=== Begin Enclosure ===

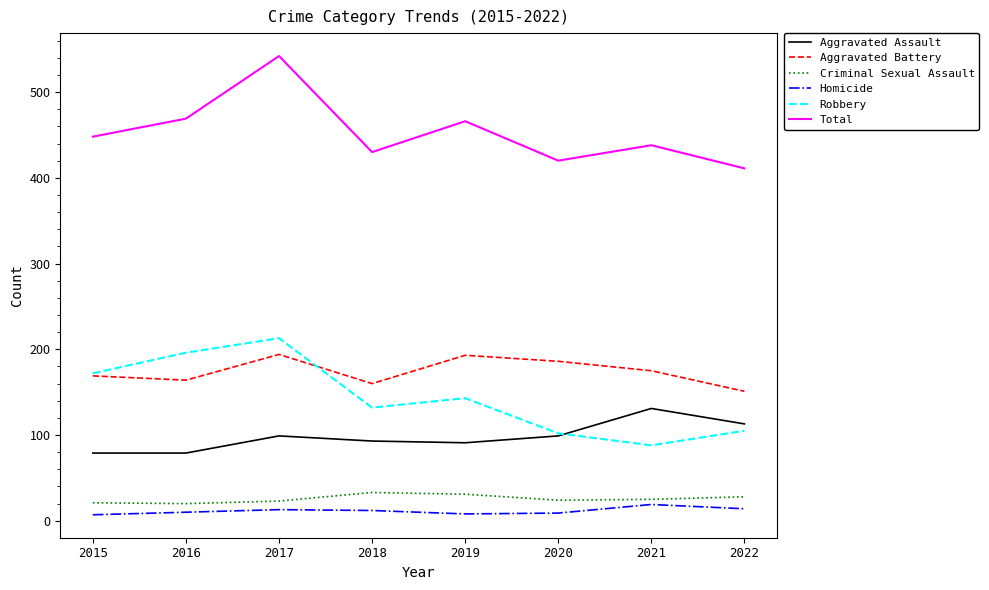

What is the spread (max minus min) of values at 2017?

529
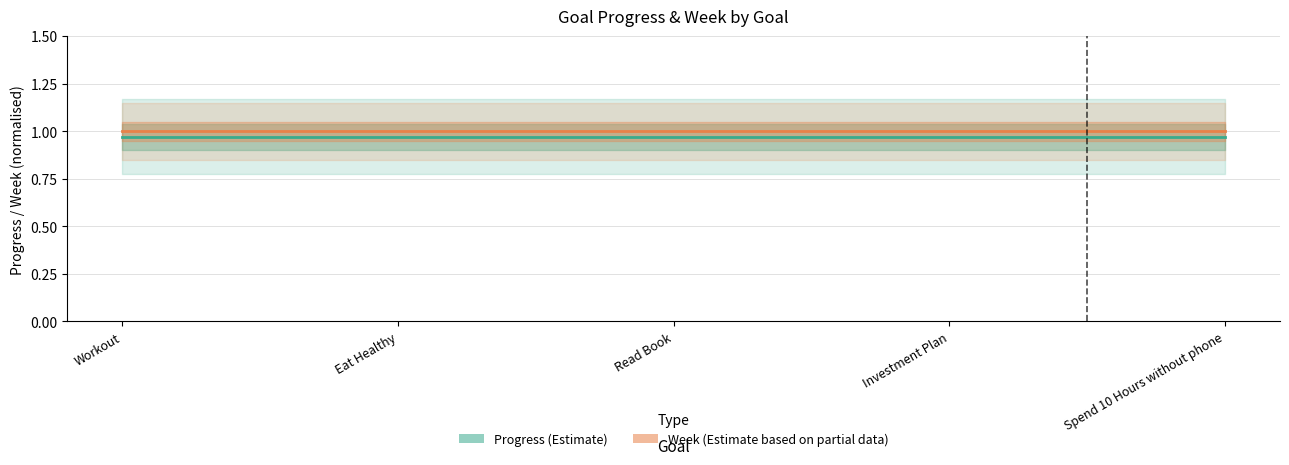

True or false: Week (Estimate based on partial data) and Progress (Estimate) cross at least once.

False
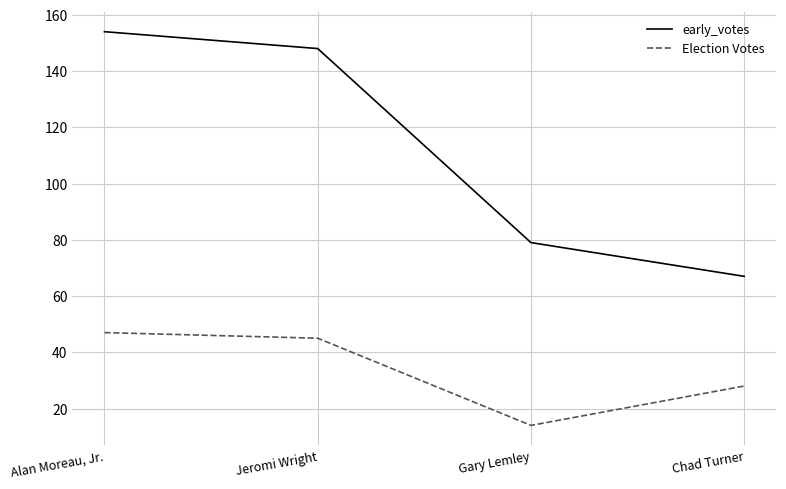

Rank the series by their maximum value, from highest to lowest.

early_votes, Election Votes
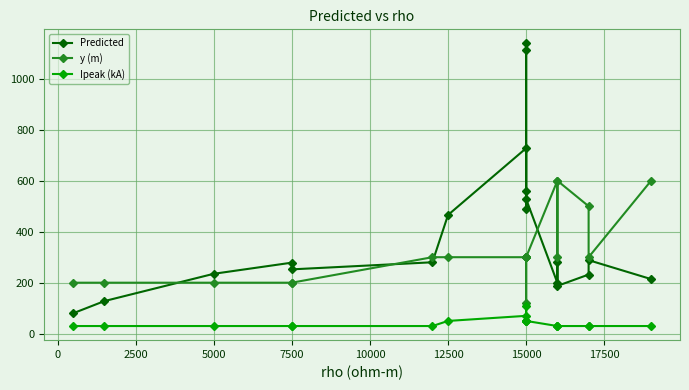

What is the total value across all series at 10000?

610.1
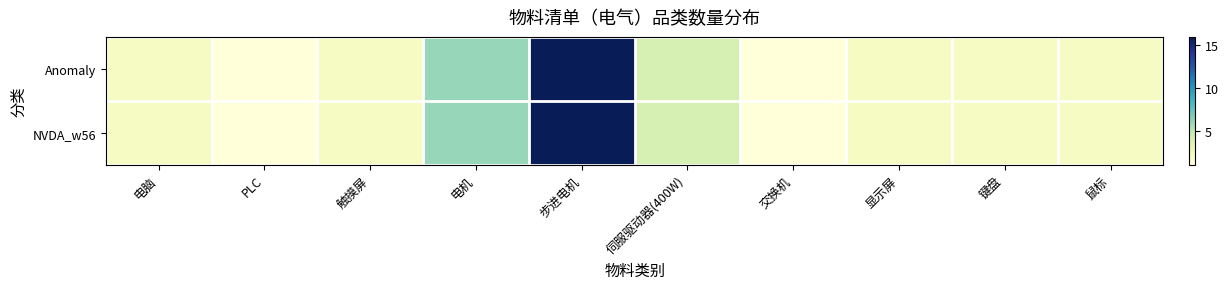

Which has a higher value, 电机 or 键盘?

电机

=== End Enclosure ===

» Exercise
Copy out every one of the items above word for word, leaving out the pictures.

» Output of the exercise
What is the spread (max minus min) of values at 2017?

529

True or false: Week (Estimate based on partial data) and Progress (Estimate) cross at least once.

False

Rank the series by their maximum value, from highest to lowest.

early_votes, Election Votes

What is the total value across all series at 10000?

610.1

Which has a higher value, 电机 or 键盘?

电机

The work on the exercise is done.